What I’m suggesting here is much simpler:

__shared_local_ int seed;

__shared_local_ int n[32]; 

__shared_local_ int a;

for (int i=0; i<32; i++) n[i]=seed+a*i; //example of usage

Advantages of that would be:

  • complier would work math to decide indexes, thus eliminating error chances

  • compiler can map non-array integers to fixed addresses, so “int a;” would map to “shared[1316]” at compile time, thus making is as fast as if a was register vatriable (as opposed to 2-3 times slower if shared[1000+n] was done)

  • compiler could even map structs in above way (doing that by han dwould be nightmare)

  • compiler can “upgrade” _shared_local to register whenever enough registers are present

  • it would be optimized for avoiding bank conflicts

nodevice explanation:

This one is not so esential as other two . It is combination of register and shared_local where compiler can decide which one to use, as long as it is not device local memory.

Some guidelines for compiler could be:

  • give preference to register just as it does now

  • spread evenly usage of registers and _shared_local , thus increasing posibility of more concurent threads

For example, if my kernel function need 768 nodevice integers, and if total registers (per multiprocessor) are 8192 int32, and lets say total shared memory is 4096 int32 per multiprocessor, then compiler could split variables into:

  • 512 int32 into registers, using it for more important variables

  • 256 int32 into _shared_local, using it for less important, arrays, etc

This way one kernel thread would use 1/16th on both registers and shared pool, allowing 16 threads to run at same time in one mutiprocessor.
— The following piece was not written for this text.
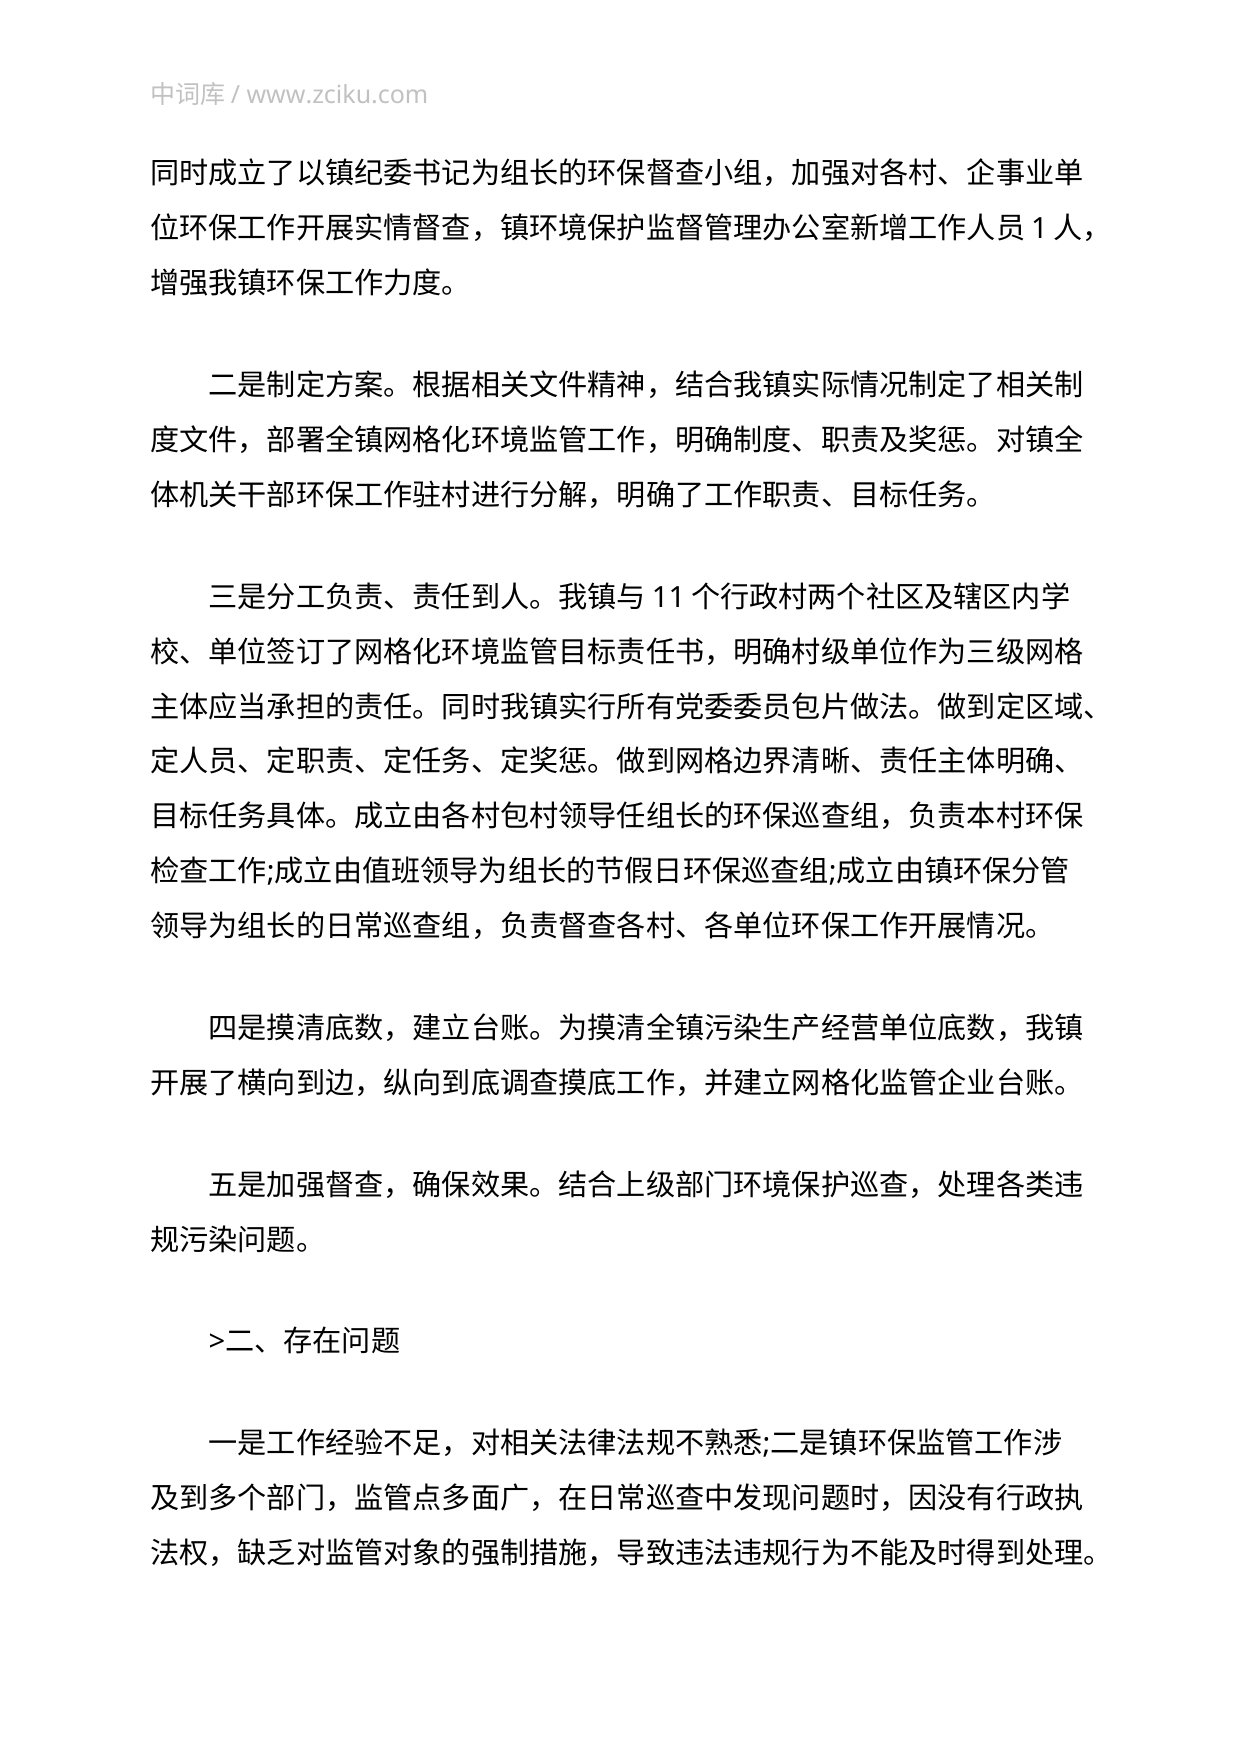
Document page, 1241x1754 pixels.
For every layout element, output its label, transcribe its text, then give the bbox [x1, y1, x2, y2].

Without such “smart” split, if all were register for example, only 10 threads would run in parallel.

This split could be done manually, but since number of registers and amount of shared memory per multiprocessor will change across CUDA devices, if compiler know for what type of device it compilers (say it has 1.1 directive), it could optimize . When tomorrow we change for 2.1 device, it could reoptimize without need for programmer to revisit every kernel function (which would be needed in case of manual balancing)
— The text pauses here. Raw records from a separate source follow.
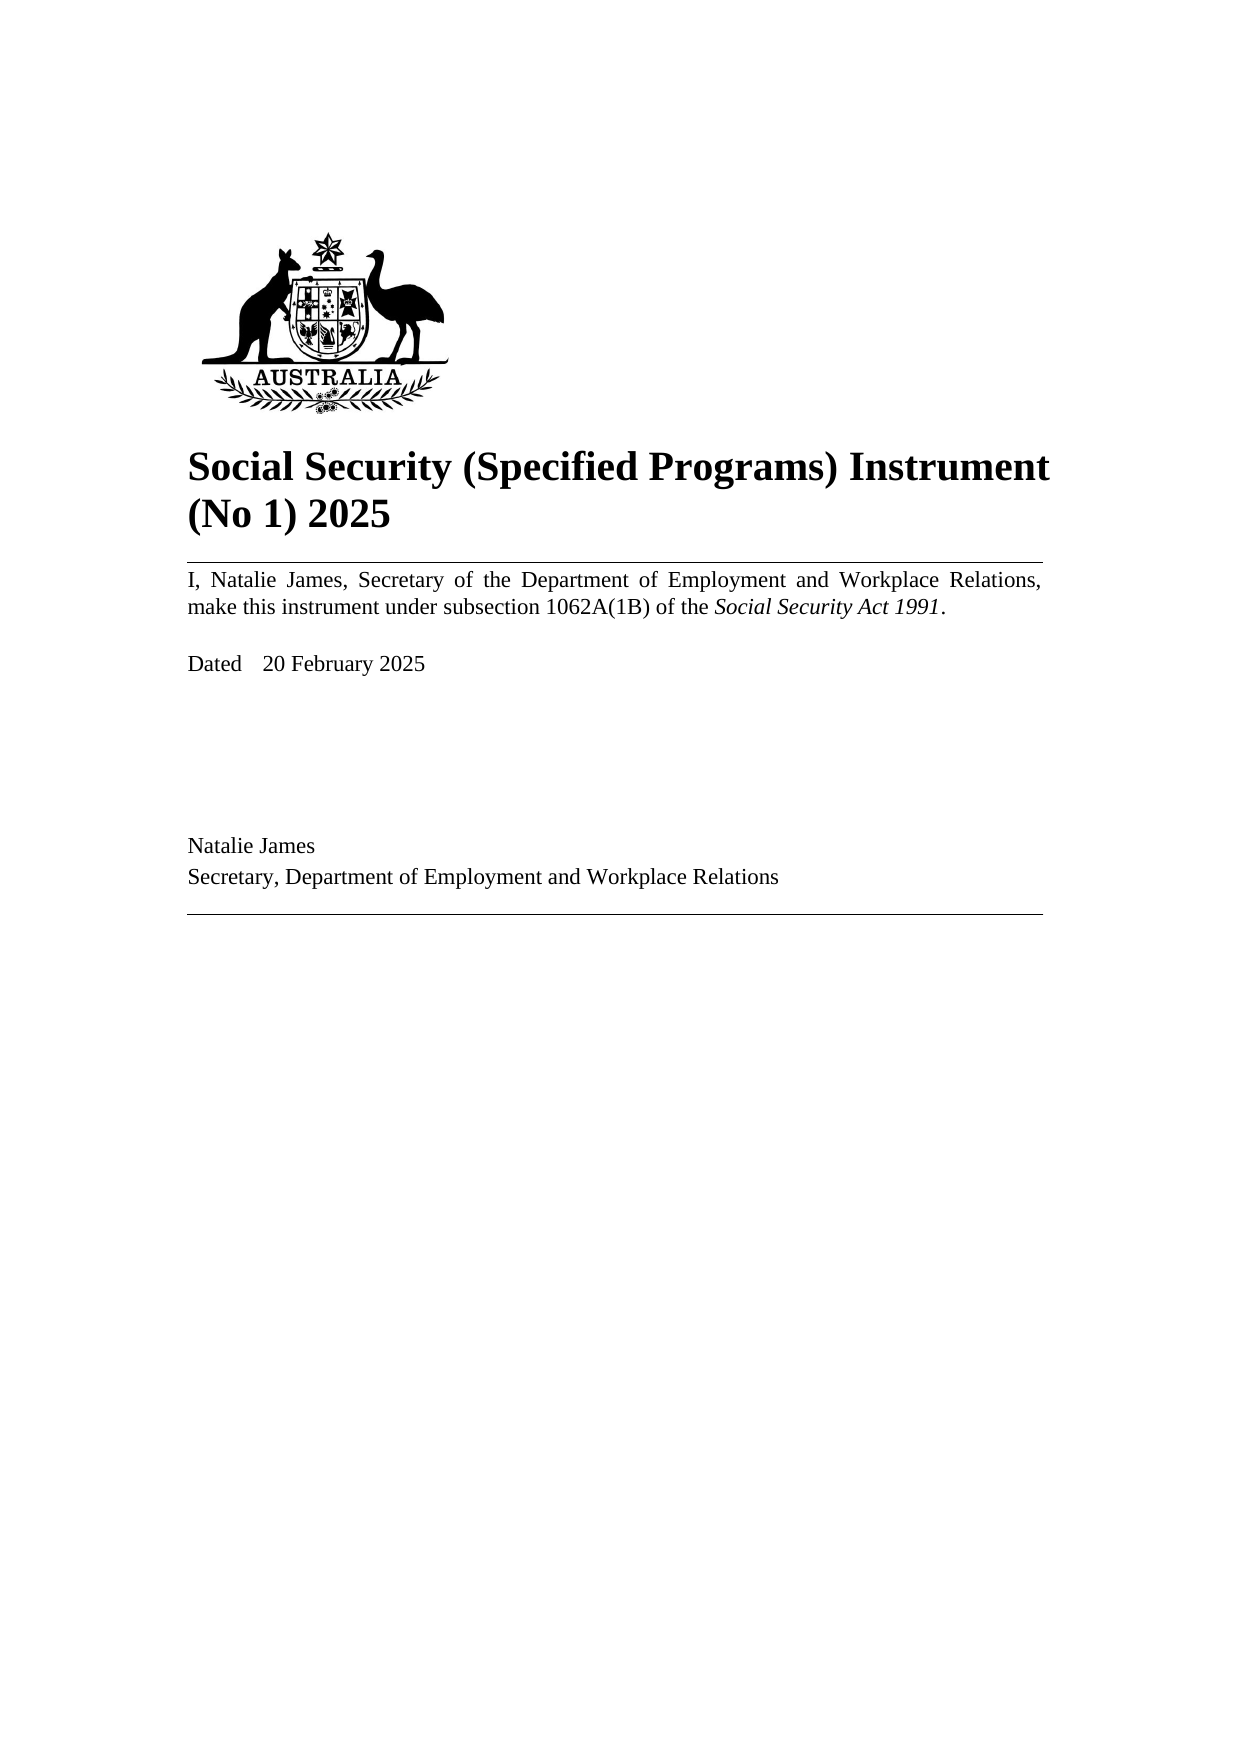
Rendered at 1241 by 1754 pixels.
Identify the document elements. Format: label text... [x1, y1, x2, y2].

text Natalie James [187, 827, 1012, 858]
text Dated 20 February 2025 [187, 650, 1012, 677]
text Secretary, Department of Employment and Workplace Relations [187, 858, 1043, 914]
text Social Security (Specified Programs) Instrument (No 1) 2025 [187, 441, 1053, 537]
picture [201, 232, 449, 414]
text I, Natalie James, Secretary of the Department of Employment and Workplace Relations, make this instrument under subsection 1062A(1B) of the Social Security Act 1991. [187, 563, 1043, 619]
I ended up writing some nice macros for doing local shared memory as you say. They even worked well with structures (by using the offsetof() macro). The problems ended up these: You’ve got a lot less shared memory than registers. 4x less on the gt200. And shared memory is significantly slower than registers. Indexing calcs take up a lot of room, but even without those it’s fundamentally slower by 50%.
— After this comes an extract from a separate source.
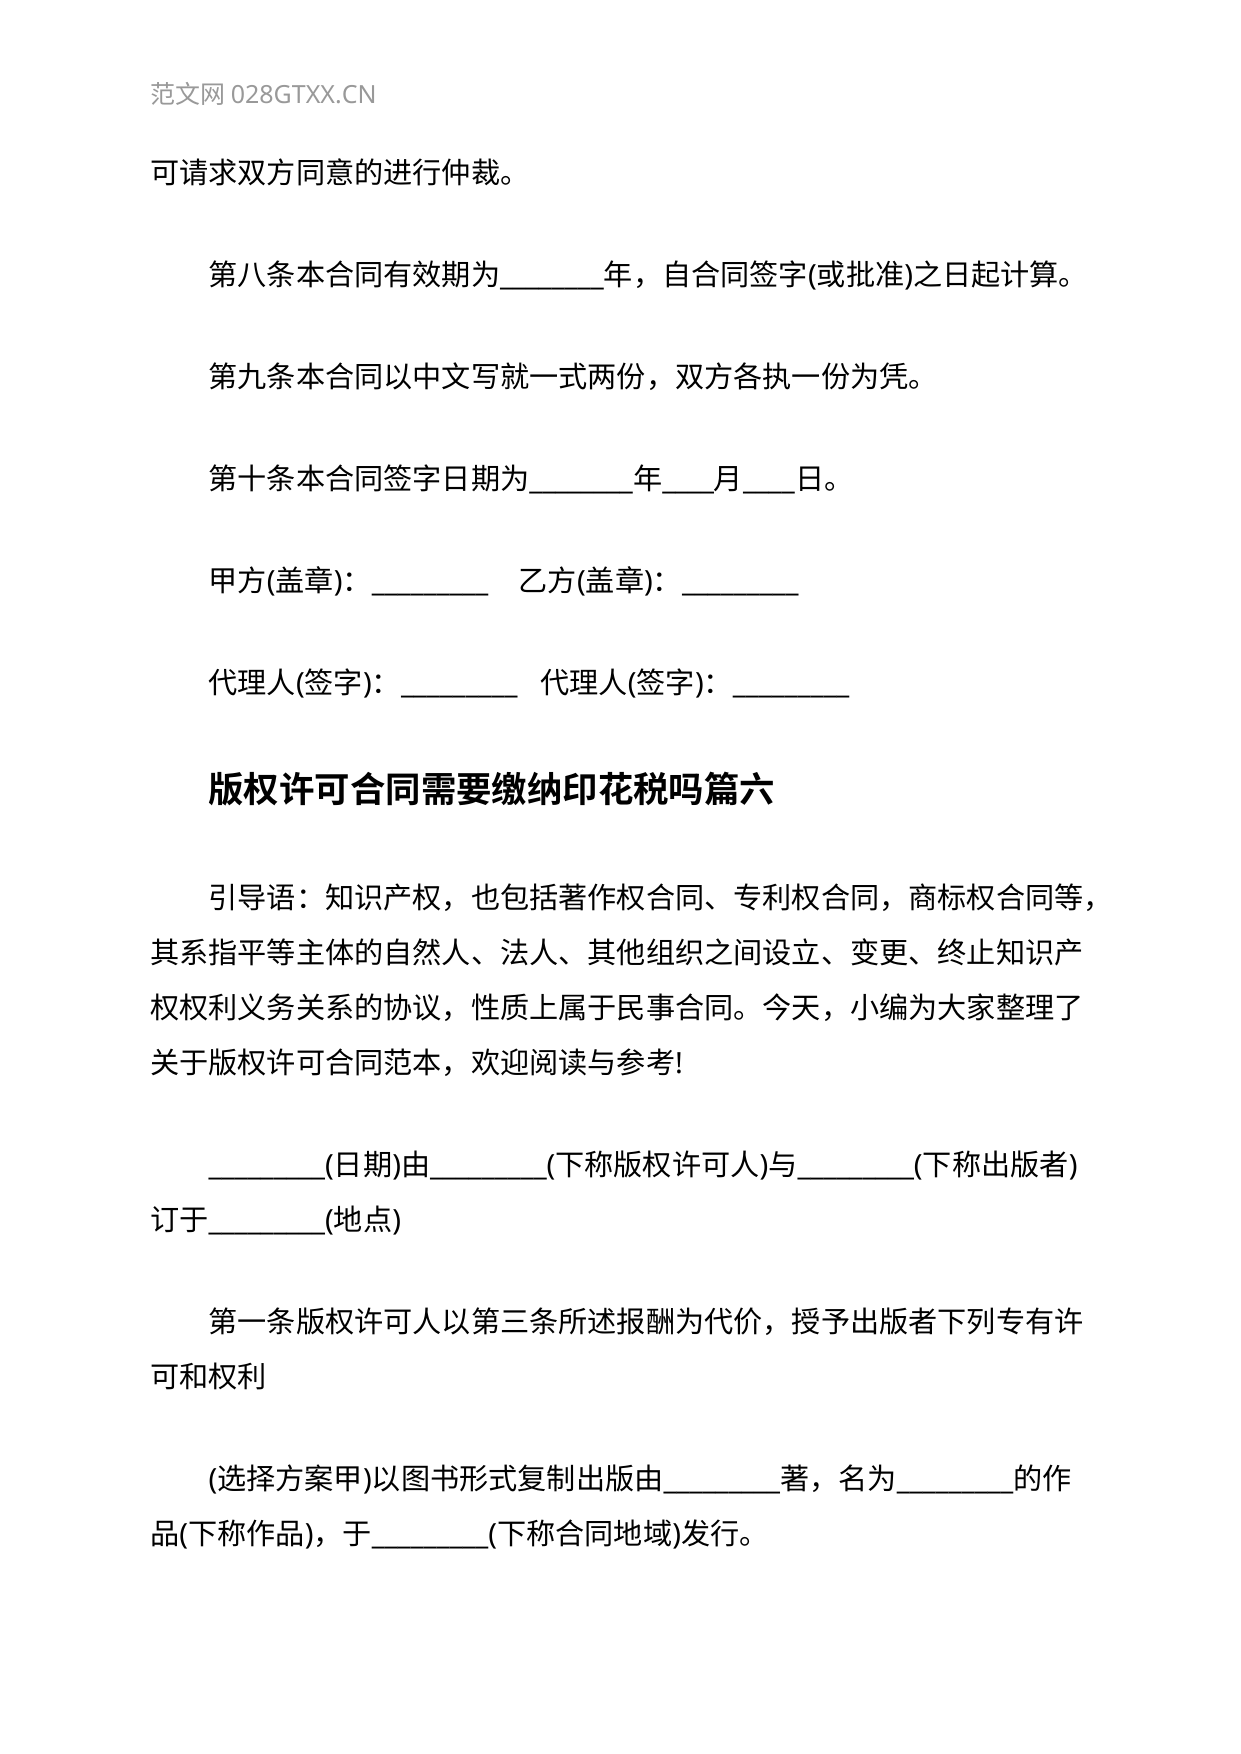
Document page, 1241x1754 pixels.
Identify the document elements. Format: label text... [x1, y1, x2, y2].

But, what you’re saying, if it was automated instead of introducing new keywords, would be cool. For example, any array that’s dynamically indexed just can’t go into registers, even if it’s only 8 entries. If you’re not using the smem for anything else, the compiler might as well give you 25% (or 50%) more “registers” before spilling into local.

Basically, whenever the compiler wants to use local memory, it should see if it can steal some smem. I’m not in support of a separate smem_local or nodevice keyword.